Sanitizing data

Most data warehousing projects follow a standard process. This process involves the extraction of data from a data source, the transformation of this data to both the standards of the data warehouse and the requirements of the end user, and the loading of data into the resulting database table. This process is more commonly known as the Extract, Transform, Load Process, or ETL for short.

The transformation step is important for a few reasons:

Decoding of encoded values (that is, converting values of W and E to West and East)
Calculation of values (that is, calculating the average order value by dividing the revenue by the count of orders)
Splitting separated lists into individual columns
Aggregation
Data validation, either in the form of invalidating incorrect values or as reprocessing of incorrect data

If you are using files to load data into BigQuery then following are some of the cleanup that has to be done on the files.

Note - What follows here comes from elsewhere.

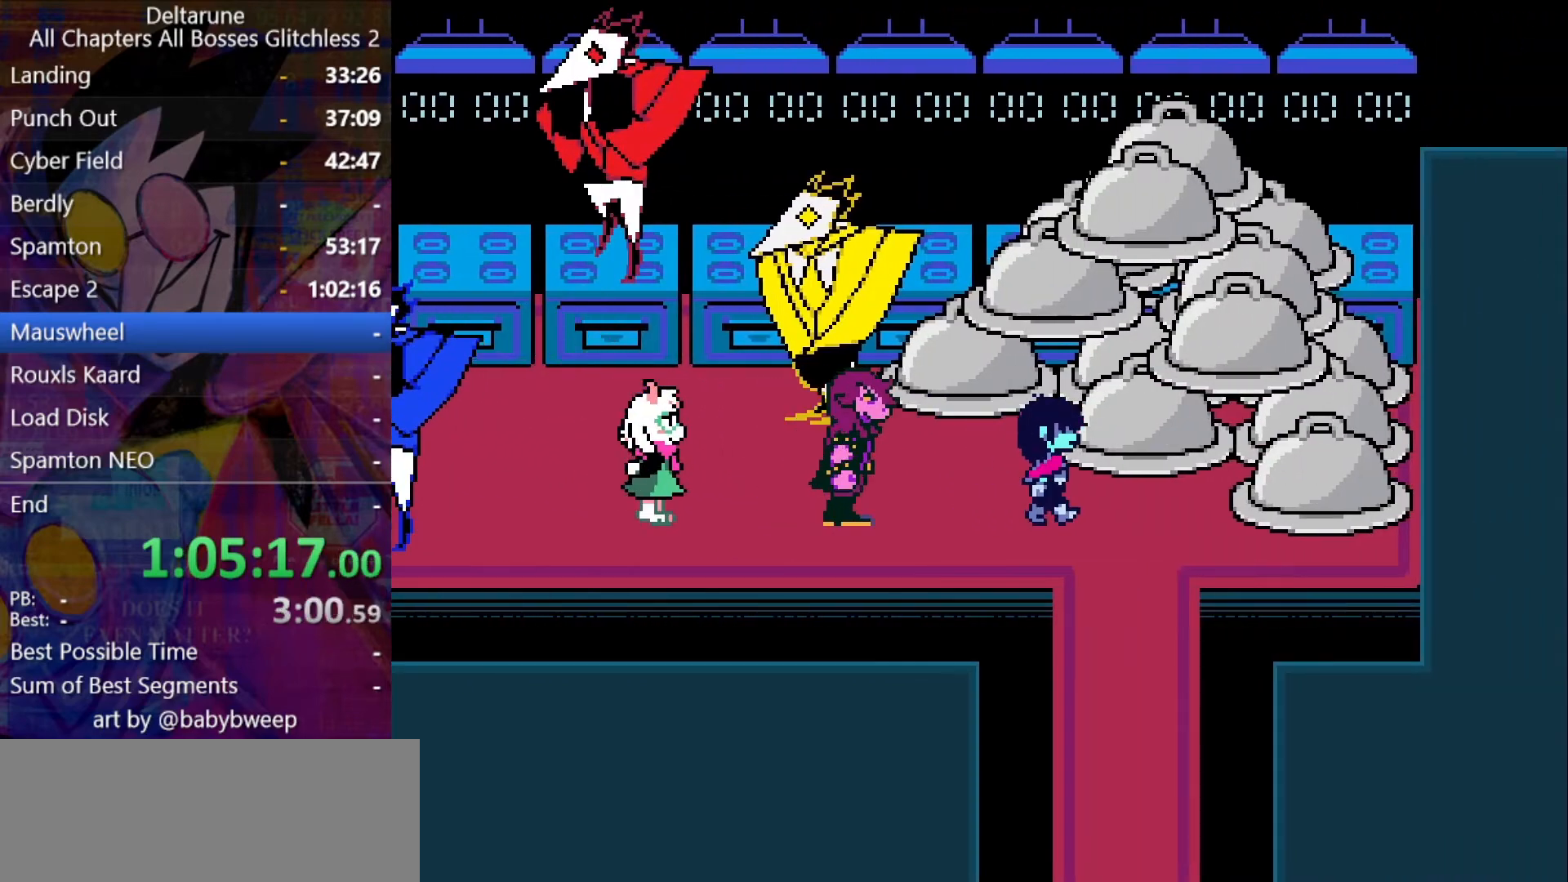
{"keys": ["down", "shift"], "events": [[100, "down", "down"], [100, "right", "up"]]}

Remove the ASCII character 0 - NUL.
If you are using BCP in SQL Server or Unix or Linux systems then the files generated have a high chance of containing this character. When extracting the data from the source system like database try removing these NUL characters. BigQuery treats this as End-Of-Line character and hence it will throw an error when loading files with this character. It will display an error that the row containing this character does not have the value for all columns. The way you get rid of NUL is by one of the following ways,
- If the RDBMS you are using has this character then use LEN(column_name) = 0 condition to replace the column value with NULL or Empty String.
- If you want to manually replace NUL character then you can do it for small files by opening it in Notepad++ like editor which shows hexcode for invisible characters. Do a find and replace of to empty string.
- For large files you can replace the character using string functions.
- In Linux you can use tr command as shown in the example: tr < inputfile.csv -d ‘00’ > sanitizedfile.csv
Delimiter in the column value

Sometimes the delimiter used for separating columns is contained in one of the column values. This causes the error that more than n columns provided for import. In the source system replace the delimiter column with some other character or use a delimiter character that will not be in used in the column values. One other common scenario is to use , as delimiter but the column values like address will have the , in them. In such cases enclose the column values within double quotes. This will increase your file size.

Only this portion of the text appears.